Data excerpts |
+--

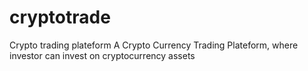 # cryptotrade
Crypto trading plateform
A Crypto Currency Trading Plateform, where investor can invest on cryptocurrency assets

+--

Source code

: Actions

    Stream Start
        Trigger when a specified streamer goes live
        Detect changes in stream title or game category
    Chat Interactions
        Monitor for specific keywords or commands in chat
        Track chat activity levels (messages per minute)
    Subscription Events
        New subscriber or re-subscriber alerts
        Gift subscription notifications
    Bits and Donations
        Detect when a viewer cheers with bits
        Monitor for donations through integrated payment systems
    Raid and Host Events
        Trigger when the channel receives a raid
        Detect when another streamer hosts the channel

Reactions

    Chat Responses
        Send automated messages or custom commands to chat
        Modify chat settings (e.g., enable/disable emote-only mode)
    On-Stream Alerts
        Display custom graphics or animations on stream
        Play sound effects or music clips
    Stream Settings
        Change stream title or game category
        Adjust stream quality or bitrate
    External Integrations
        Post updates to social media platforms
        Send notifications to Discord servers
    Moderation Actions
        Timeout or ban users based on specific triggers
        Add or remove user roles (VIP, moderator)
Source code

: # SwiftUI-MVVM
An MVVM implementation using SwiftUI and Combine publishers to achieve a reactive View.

+--

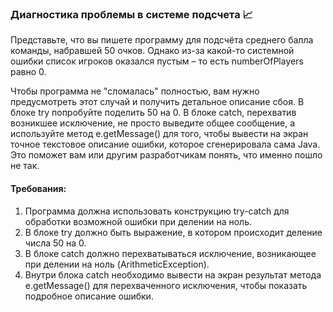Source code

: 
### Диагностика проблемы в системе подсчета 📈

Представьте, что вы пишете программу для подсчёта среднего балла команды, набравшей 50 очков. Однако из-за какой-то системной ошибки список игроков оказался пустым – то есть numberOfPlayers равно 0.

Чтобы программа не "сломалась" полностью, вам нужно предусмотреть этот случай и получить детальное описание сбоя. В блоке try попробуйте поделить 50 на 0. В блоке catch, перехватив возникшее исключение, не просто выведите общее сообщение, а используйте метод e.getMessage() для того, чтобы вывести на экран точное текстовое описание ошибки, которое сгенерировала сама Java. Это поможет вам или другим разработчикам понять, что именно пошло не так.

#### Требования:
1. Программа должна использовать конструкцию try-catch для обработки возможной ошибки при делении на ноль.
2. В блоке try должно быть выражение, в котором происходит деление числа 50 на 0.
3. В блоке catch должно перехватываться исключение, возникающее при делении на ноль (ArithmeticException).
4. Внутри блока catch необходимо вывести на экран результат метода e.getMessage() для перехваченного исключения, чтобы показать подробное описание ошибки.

+--

Output the lines of the records above exactly as they appear, from the line containing "Moderation Actions" through the line containing "An MVVM implementation".

Your response |
    Moderation Actions
        Timeout or ban users based on specific triggers
        Add or remove user roles (VIP, moderator)
Source code

: # SwiftUI-MVVM
An MVVM implementation using SwiftUI and Combine publishers to achieve a reactive View.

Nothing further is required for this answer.